Collin, ambassador Omega da gennaio 2020, è un fuoriclasse del PGA Tour, passato professionista nel 2019, ad appena 23 anni ha già all’attivo tre tornei vinti sul circuito americano, uno dei quali un major, il PGA Championship, conquistato l’anno scorso.
In occasione dell’evento Omega abbiamo scoperto un ragazzo solare, pacato ma con le idee molto chiare su quello che vuole e su come vede il golf. “Mi definisco un giocatore vecchio stampo. Amo i grandi campioni del passato, il loro carisma e la loro predisposizione a stare in campo”.
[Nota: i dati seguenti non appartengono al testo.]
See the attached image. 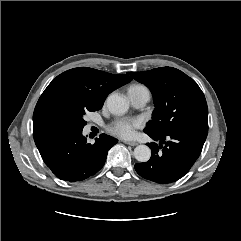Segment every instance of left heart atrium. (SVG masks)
Segmentation results:
<instances>
[{
  "label": "left heart atrium",
  "mask_w": 241,
  "mask_h": 241,
  "mask_svg": "<svg viewBox=\"0 0 241 241\" xmlns=\"http://www.w3.org/2000/svg\"><path fill=\"white\" fill-rule=\"evenodd\" d=\"M141 126L140 119L119 118L109 126V131L116 136L127 139L134 137L136 130Z\"/></svg>",
  "instance_id": "39dd6f15"
}]
</instances>
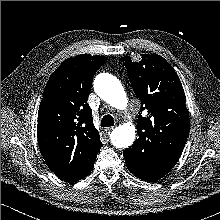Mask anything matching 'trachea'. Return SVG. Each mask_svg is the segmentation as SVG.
I'll return each mask as SVG.
<instances>
[{"label": "trachea", "mask_w": 220, "mask_h": 220, "mask_svg": "<svg viewBox=\"0 0 220 220\" xmlns=\"http://www.w3.org/2000/svg\"><path fill=\"white\" fill-rule=\"evenodd\" d=\"M114 125V118L111 115H105L101 119V127H110Z\"/></svg>", "instance_id": "trachea-1"}]
</instances>
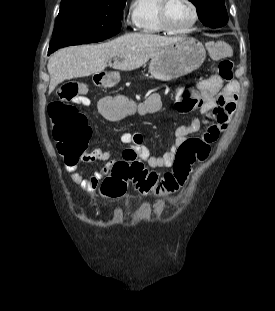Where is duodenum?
<instances>
[{
  "instance_id": "1",
  "label": "duodenum",
  "mask_w": 275,
  "mask_h": 311,
  "mask_svg": "<svg viewBox=\"0 0 275 311\" xmlns=\"http://www.w3.org/2000/svg\"><path fill=\"white\" fill-rule=\"evenodd\" d=\"M99 74H92L91 79L93 84H106L107 83V78L104 77L106 75V70L102 69L99 70Z\"/></svg>"
}]
</instances>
Prima volta a Dubai. Come sarà il tuo approccio alla gara?
Questa è la mia prima partecipazione all’Omega Desert Classic e l’atmosfera che si respira è quelle delle grandi occasioni. Farò come sempre, giocherò buca per buca cercando di dare il meglio. Ho la fortuna di cancellare abbastanza velocemente gli errori commessi e amo giocare sotto pressione. Spero di essere in contention domenica e tornare a casa mia, a Las Vegas, con il trofeo in mano.
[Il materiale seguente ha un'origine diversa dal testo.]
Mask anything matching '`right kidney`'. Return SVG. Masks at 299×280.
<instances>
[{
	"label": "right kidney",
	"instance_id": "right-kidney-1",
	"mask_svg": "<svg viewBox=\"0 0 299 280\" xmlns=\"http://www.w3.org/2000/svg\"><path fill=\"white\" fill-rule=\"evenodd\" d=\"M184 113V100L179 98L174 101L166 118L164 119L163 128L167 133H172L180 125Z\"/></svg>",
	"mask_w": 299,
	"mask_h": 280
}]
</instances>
Sei entrato nel team Omega a gennaio 2020, come sei stato accolto dagli altri giocatori?
Direi benissimo, siamo una bella squadra. Sono entrato nella famiglia Omega in punta di piedi, ho accanto grandi campioni che hanno dato e stanno dando tutt’ora tanto al golf mondiale. Nomi come Sergio Garcia, Rory McIlroy dai quali non smetto mai di imparare qualcosa e, nel circuito femminile, Michelle Wie e Danielle Kang.
Se fossi un orologio quale modello saresti?
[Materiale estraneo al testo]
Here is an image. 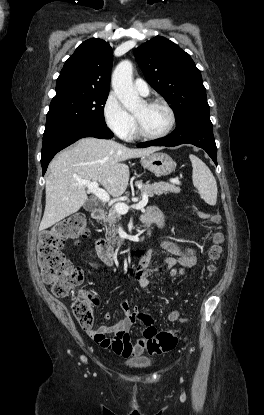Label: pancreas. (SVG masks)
I'll return each mask as SVG.
<instances>
[{
  "instance_id": "1",
  "label": "pancreas",
  "mask_w": 264,
  "mask_h": 415,
  "mask_svg": "<svg viewBox=\"0 0 264 415\" xmlns=\"http://www.w3.org/2000/svg\"><path fill=\"white\" fill-rule=\"evenodd\" d=\"M141 194L146 193L149 197L154 195H161L167 193H180V188L175 185L166 183V182H154L152 184L146 183L140 188ZM121 220V214L118 213L114 207H112L106 218L104 219L105 223H108L106 227V232L109 236V240L112 245H120L121 240L117 237V223Z\"/></svg>"
}]
</instances>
Quello che ho al polso in questo momento, il modello Seamaster Aqua Terra “ultra light”. Mi rispecchia molto. È lineare, dalle linee pulite e, nello stesso tempo, funzionale e colorato. La bellezza di Omega è che dietro ogni modello c’è una storia da raccontare. Niente è lasciato al caso, tutto ha una specifica funzionalità e posso indossarlo tutti i giorni, non solo sul campo da golf.
In questa stagione quali sono i percorsi nei quali senti di esprimere al meglio le tue qualità di gioco?
Senza alcun dubbio il Murfield Village Golf Club dove andrò a disputare il Memorial Tournament a giugno. Ci ho giocato la prima volta all’età di 18 anni e da subito ho amato quel percorso. Non so spiegare a parole il motivo ma è un po’ come se mi sentissi a casa. Mi sento a mio agio lungo i fairway, è un campo che permette di far lavorare la palla senza per forza tirare il driver a 300 metri.
Ritieni comunque che le nuove tecnologie applicate all’attrezzatura siano fondamentali per chi non è un bombardiere?
Assolutamente sì. Sarei un ipocrita a dichiarare il contrario. Se vai ora in campo pratica vedrai che il 99% dei giocatori hanno tutti almeno il trackman a loro disposizione. Io sono il primo a usarlo in allenamento anche se ammetto di preferire il gioco in campo. Il driving range è fondamentale ma mi hanno sempre insegnato ad allenarmi direttamente sul campo di gioco. Trovarmi in situazioni nelle quali essere costretto a usare la testa, prediligere un tipo di colpo rispetto a un altro. Far lavorare la pallina dandole diversi effetti. Non sono un giocatore che tira la palla a distanze siderali e non lo sarà mai. Prediligo la qualità dei singoli colpi, la sensibilità intorno al green e la precisione. Diciamola così “tra i muscoli e il cervello, prediligo il cervello!”.
Sei sul PGA Tour da pochi anni e hai già raggiunto traguardi incredibili. Ti immaginavi tutto questo successo quando eri ancora al college?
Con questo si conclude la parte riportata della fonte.